> [The problem]: What is needed is an exact printout of all the data.

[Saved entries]
BEGIN

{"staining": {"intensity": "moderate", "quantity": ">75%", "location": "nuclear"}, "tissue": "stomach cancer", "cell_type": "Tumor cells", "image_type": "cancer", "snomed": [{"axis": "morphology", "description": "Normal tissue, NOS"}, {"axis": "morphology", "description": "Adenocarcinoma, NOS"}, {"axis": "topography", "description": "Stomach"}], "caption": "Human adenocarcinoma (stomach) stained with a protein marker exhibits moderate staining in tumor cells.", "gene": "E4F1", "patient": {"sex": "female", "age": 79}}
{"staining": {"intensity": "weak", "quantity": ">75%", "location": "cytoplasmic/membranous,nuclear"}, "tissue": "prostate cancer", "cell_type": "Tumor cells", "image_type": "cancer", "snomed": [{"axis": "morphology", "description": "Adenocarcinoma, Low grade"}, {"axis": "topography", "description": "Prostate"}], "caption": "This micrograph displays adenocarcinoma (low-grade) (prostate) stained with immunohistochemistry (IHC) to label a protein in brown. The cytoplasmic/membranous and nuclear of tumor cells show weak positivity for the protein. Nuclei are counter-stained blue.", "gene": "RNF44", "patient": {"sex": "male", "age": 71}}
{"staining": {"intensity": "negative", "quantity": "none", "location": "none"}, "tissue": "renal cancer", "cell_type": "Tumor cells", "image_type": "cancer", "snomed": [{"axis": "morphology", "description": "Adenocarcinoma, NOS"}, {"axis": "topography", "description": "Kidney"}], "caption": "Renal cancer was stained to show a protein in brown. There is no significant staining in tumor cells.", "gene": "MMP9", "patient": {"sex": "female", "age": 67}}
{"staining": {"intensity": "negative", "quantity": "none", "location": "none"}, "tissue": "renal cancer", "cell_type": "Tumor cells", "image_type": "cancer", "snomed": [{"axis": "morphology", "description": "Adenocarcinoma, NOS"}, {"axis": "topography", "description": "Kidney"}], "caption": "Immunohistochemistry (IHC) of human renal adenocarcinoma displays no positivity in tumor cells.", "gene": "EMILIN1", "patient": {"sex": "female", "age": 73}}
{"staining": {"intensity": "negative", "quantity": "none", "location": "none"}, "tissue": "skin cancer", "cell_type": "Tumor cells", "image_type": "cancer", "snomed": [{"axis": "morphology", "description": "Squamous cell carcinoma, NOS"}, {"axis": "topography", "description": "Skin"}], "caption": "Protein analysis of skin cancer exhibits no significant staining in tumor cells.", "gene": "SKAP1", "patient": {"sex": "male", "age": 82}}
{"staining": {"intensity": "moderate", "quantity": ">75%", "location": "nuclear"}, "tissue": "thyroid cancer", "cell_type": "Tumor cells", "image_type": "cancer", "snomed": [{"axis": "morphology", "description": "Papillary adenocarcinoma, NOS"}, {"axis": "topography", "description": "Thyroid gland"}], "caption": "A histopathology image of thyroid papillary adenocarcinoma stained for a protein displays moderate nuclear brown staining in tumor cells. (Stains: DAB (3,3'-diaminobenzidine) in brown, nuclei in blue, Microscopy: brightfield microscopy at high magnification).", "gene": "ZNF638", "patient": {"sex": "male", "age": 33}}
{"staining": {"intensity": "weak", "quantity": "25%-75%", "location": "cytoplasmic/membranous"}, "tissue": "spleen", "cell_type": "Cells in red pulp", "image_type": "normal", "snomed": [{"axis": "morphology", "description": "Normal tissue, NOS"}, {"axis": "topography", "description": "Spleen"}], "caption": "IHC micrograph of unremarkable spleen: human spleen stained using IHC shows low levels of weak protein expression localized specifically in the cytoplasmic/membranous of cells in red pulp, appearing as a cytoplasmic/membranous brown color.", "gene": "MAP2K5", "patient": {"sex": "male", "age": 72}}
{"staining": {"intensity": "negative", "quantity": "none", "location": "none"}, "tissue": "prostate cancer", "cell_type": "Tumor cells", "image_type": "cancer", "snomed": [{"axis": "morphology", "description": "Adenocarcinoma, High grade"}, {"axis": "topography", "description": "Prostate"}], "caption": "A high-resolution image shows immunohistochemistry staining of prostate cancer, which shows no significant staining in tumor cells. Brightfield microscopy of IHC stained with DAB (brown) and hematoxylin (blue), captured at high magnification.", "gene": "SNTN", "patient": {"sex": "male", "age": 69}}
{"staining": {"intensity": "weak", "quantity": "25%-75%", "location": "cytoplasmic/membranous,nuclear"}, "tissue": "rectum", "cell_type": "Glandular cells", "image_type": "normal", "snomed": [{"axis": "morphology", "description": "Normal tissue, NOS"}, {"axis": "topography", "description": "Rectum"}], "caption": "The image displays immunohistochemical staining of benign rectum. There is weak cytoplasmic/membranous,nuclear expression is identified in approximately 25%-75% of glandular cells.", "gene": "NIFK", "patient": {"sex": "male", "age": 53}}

END

> [Answer to this exercise]:
{"staining": {"intensity": "moderate", "quantity": ">75%", "location": "nuclear"}, "tissue": "stomach cancer", "cell_type": "Tumor cells", "image_type": "cancer", "snomed": [{"axis": "morphology", "description": "Normal tissue, NOS"}, {"axis": "morphology", "description": "Adenocarcinoma, NOS"}, {"axis": "topography", "description": "Stomach"}], "caption": "Human adenocarcinoma (stomach) stained with a protein marker exhibits moderate staining in tumor cells.", "gene": "E4F1", "patient": {"sex": "female", "age": 79}}
{"staining": {"intensity": "weak", "quantity": ">75%", "location": "cytoplasmic/membranous,nuclear"}, "tissue": "prostate cancer", "cell_type": "Tumor cells", "image_type": "cancer", "snomed": [{"axis": "morphology", "description": "Adenocarcinoma, Low grade"}, {"axis": "topography", "description": "Prostate"}], "caption": "This micrograph displays adenocarcinoma (low-grade) (prostate) stained with immunohistochemistry (IHC) to label a protein in brown. The cytoplasmic/membranous and nuclear of tumor cells show weak positivity for the protein. Nuclei are counter-stained blue.", "gene": "RNF44", "patient": {"sex": "male", "age": 71}}
{"staining": {"intensity": "negative", "quantity": "none", "location": "none"}, "tissue": "renal cancer", "cell_type": "Tumor cells", "image_type": "cancer", "snomed": [{"axis": "morphology", "description": "Adenocarcinoma, NOS"}, {"axis": "topography", "description": "Kidney"}], "caption": "Renal cancer was stained to show a protein in brown. There is no significant staining in tumor cells.", "gene": "MMP9", "patient": {"sex": "female", "age": 67}}
{"staining": {"intensity": "negative", "quantity": "none", "location": "none"}, "tissue": "renal cancer", "cell_type": "Tumor cells", "image_type": "cancer", "snomed": [{"axis": "morphology", "description": "Adenocarcinoma, NOS"}, {"axis": "topography", "description": "Kidney"}], "caption": "Immunohistochemistry (IHC) of human renal adenocarcinoma displays no positivity in tumor cells.", "gene": "EMILIN1", "patient": {"sex": "female", "age": 73}}
{"staining": {"intensity": "negative", "quantity": "none", "location": "none"}, "tissue": "skin cancer", "cell_type": "Tumor cells", "image_type": "cancer", "snomed": [{"axis": "morphology", "description": "Squamous cell carcinoma, NOS"}, {"axis": "topography", "description": "Skin"}], "caption": "Protein analysis of skin cancer exhibits no significant staining in tumor cells.", "gene": "SKAP1", "patient": {"sex": "male", "age": 82}}
{"staining": {"intensity": "moderate", "quantity": ">75%", "location": "nuclear"}, "tissue": "thyroid cancer", "cell_type": "Tumor cells", "image_type": "cancer", "snomed": [{"axis": "morphology", "description": "Papillary adenocarcinoma, NOS"}, {"axis": "topography", "description": "Thyroid gland"}], "caption": "A histopathology image of thyroid papillary adenocarcinoma stained for a protein displays moderate nuclear brown staining in tumor cells. (Stains: DAB (3,3'-diaminobenzidine) in brown, nuclei in blue, Microscopy: brightfield microscopy at high magnification).", "gene": "ZNF638", "patient": {"sex": "male", "age": 33}}
{"staining": {"intensity": "weak", "quantity": "25%-75%", "location": "cytoplasmic/membranous"}, "tissue": "spleen", "cell_type": "Cells in red pulp", "image_type": "normal", "snomed": [{"axis": "morphology", "description": "Normal tissue, NOS"}, {"axis": "topography", "description": "Spleen"}], "caption": "IHC micrograph of unremarkable spleen: human spleen stained using IHC shows low levels of weak protein expression localized specifically in the cytoplasmic/membranous of cells in red pulp, appearing as a cytoplasmic/membranous brown color.", "gene": "MAP2K5", "patient": {"sex": "male", "age": 72}}
{"staining": {"intensity": "negative", "quantity": "none", "location": "none"}, "tissue": "prostate cancer", "cell_type": "Tumor cells", "image_type": "cancer", "snomed": [{"axis": "morphology", "description": "Adenocarcinoma, High grade"}, {"axis": "topography", "description": "Prostate"}], "caption": "A high-resolution image shows immunohistochemistry staining of prostate cancer, which shows no significant staining in tumor cells. Brightfield microscopy of IHC stained with DAB (brown) and hematoxylin (blue), captured at high magnification.", "gene": "SNTN", "patient": {"sex": "male", "age": 69}}
{"staining": {"intensity": "weak", "quantity": "25%-75%", "location": "cytoplasmic/membranous,nuclear"}, "tissue": "rectum", "cell_type": "Glandular cells", "image_type": "normal", "snomed": [{"axis": "morphology", "description": "Normal tissue, NOS"}, {"axis": "topography", "description": "Rectum"}], "caption": "The image displays immunohistochemical staining of benign rectum. There is weak cytoplasmic/membranous,nuclear expression is identified in approximately 25%-75% of glandular cells.", "gene": "NIFK", "patient": {"sex": "male", "age": 53}}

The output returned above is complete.